Furthermore, anterior approach should be used with caution in certain patient populations such as the elderly. Additionally, anterior fusion alone in the presence of subjacent vertebral endplate fracture may lead to higher rates of failure, as previously reported by Johnson et al. 37 Therefore, posterior or combined fixation in the presence of a subjacent endplate fracture may be preferred.
Limitations
This review article has some limitations that should be acknowledged. First, there is a potential selection bias in the included articles, as the selection process was based on the authors’ expertise, the subject matter, and the quality of the evidence. Despite this limitation, we believe that our selection reflects the most relevant gaps in the literature regarding the diagnosis and management of subaxial cervical spine trauma. Finally, we did not address additional research questions that may be of interest, such as surgical approach preferences across different injury patterns or postoperative management strategies. These topics require further investigation and are beyond the scope of the present review.
Conclusion
Despite the current gaps in the literature in the management of subaxial cervical fractures, we have identified some articles that can provide some insights into diagnosis, conservative and surgical decision making and selection of approach. Rutsch et al 3 evaluated the sensitivity and specificity of CT, MRI, plain radiography, and LODOX in identifying cervical spine injuries, this retrospective single center study with supported the use of CT/MRI as gold standard for radiological workup in cervical spine injuries due to the high sensitivity and specificity compared with x-rays. In the study of Cirillo et al, 10 the systematic review found that floating lateral mass and cervical facet fracture height were predictors of failure to conservative treatment. Regarding Singh et al 19 study, the authors evaluated predictors of failure after stand-alone ACDF in subaxial cervical fractures, the need posterior fusion was found in cases with PLL injury, bilateral facet joint dislocation and age above 60 years. Finally, Kwon et al 28 in a prospective randomized study, authors supported anterior surgical fixation in unilateral cervical facet injuries without spinal cord injury.

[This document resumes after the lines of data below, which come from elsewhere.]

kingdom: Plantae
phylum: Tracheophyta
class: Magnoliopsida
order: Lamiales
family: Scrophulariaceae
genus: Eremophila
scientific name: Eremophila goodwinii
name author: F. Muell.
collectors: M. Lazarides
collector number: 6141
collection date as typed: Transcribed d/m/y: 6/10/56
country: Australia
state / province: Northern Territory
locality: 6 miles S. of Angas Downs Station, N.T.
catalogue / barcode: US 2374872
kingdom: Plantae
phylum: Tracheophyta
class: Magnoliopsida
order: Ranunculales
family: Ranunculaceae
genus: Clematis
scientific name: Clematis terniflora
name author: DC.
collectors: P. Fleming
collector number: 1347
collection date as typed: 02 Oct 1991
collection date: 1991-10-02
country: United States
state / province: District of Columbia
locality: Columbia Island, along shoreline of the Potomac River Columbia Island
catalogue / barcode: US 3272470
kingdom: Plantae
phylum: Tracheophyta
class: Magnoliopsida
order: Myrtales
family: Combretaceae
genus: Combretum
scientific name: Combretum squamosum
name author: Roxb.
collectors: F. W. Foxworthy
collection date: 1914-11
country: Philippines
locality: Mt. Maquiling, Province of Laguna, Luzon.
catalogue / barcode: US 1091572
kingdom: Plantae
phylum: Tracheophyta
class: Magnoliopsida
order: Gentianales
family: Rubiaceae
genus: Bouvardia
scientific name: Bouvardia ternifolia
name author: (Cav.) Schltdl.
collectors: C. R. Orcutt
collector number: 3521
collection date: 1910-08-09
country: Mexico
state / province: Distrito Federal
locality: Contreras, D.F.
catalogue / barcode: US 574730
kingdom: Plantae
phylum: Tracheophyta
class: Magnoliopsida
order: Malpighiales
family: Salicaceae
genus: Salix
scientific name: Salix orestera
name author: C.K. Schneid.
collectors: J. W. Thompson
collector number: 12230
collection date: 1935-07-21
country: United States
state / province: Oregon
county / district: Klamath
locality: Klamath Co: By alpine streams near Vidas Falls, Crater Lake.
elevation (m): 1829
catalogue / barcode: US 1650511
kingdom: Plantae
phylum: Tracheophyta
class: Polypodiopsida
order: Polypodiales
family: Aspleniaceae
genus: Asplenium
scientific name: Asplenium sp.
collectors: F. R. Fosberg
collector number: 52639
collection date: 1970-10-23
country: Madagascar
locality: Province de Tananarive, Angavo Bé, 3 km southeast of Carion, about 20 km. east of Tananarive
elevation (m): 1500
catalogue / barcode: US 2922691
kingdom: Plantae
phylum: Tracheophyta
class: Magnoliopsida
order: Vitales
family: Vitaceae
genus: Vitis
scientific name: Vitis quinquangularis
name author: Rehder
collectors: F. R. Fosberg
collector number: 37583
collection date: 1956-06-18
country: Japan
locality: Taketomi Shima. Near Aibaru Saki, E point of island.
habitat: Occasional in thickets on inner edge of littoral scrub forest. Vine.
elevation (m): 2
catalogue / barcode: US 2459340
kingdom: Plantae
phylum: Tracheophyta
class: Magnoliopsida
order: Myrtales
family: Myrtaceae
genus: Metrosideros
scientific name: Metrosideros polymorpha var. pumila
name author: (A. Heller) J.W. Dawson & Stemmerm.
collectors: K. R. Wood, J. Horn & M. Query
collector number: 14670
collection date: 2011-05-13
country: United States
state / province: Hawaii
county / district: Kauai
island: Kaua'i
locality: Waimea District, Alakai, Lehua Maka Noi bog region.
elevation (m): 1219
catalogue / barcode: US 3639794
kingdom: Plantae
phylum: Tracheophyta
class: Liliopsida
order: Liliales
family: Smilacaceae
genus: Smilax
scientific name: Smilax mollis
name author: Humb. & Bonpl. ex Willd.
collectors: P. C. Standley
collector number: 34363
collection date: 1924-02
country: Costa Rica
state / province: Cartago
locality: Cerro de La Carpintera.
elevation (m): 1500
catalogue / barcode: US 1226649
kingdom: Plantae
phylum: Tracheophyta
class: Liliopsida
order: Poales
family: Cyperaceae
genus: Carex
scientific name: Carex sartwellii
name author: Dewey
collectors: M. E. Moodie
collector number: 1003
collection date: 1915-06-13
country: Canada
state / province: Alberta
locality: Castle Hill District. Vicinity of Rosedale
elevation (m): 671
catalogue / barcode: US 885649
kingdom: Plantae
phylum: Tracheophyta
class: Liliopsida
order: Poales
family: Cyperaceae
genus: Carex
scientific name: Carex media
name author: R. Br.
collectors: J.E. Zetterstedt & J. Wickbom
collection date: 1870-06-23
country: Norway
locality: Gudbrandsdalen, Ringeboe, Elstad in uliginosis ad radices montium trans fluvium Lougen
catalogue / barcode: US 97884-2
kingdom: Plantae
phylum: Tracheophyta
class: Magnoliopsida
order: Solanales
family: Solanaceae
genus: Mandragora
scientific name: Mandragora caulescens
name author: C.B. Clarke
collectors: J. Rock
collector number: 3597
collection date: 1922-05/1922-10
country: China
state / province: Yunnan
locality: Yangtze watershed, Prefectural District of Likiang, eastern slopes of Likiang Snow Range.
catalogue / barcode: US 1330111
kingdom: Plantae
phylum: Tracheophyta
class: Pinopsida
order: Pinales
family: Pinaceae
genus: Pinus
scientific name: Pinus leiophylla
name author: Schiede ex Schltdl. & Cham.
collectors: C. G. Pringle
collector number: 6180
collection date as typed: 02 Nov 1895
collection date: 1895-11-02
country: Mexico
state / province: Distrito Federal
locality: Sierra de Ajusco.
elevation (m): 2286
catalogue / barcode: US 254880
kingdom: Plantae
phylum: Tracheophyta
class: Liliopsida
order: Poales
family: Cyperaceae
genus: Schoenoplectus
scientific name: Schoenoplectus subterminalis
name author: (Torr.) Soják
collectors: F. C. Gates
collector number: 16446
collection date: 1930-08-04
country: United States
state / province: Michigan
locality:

Conditional recommendations were given in most studies due to the level of evidence found. Prospective, multicenter studies are required to refine these recommendations necessary to universally dictate applicable guidelines. While these studies provide valuable insights, clinicians must apply them with an awareness of their limitations.
Footnotes
ORCID iDs
Funding
The authors disclosed receipt of the following financial support for the research, authorship, and/or publication of this article: This study was organized and funded by AO Spine through the AO Spine Knowledge Forum Trauma & Infection, a focused group of international experts. AO Spine is a clinical division of the AO Foundation, which is an independent medically-guided not-for-profit organization. Study support was provided directly through AO Network Clinical Research.
Declaration of Conflicting Interests
The authors declared no potential conflicts of interest with respect to the research, authorship, and/or publication of this article.
Disclosure
All authors have completed and submitted the ICMJE Disclosure of Potential Conflicts of Interest form. No relevant conflicts of interest or disclosures critical to this article have been identified. Additionally, no financial funding or external support other than from the AO Spine as acknowledged earlier was received for the preparation of this manuscript.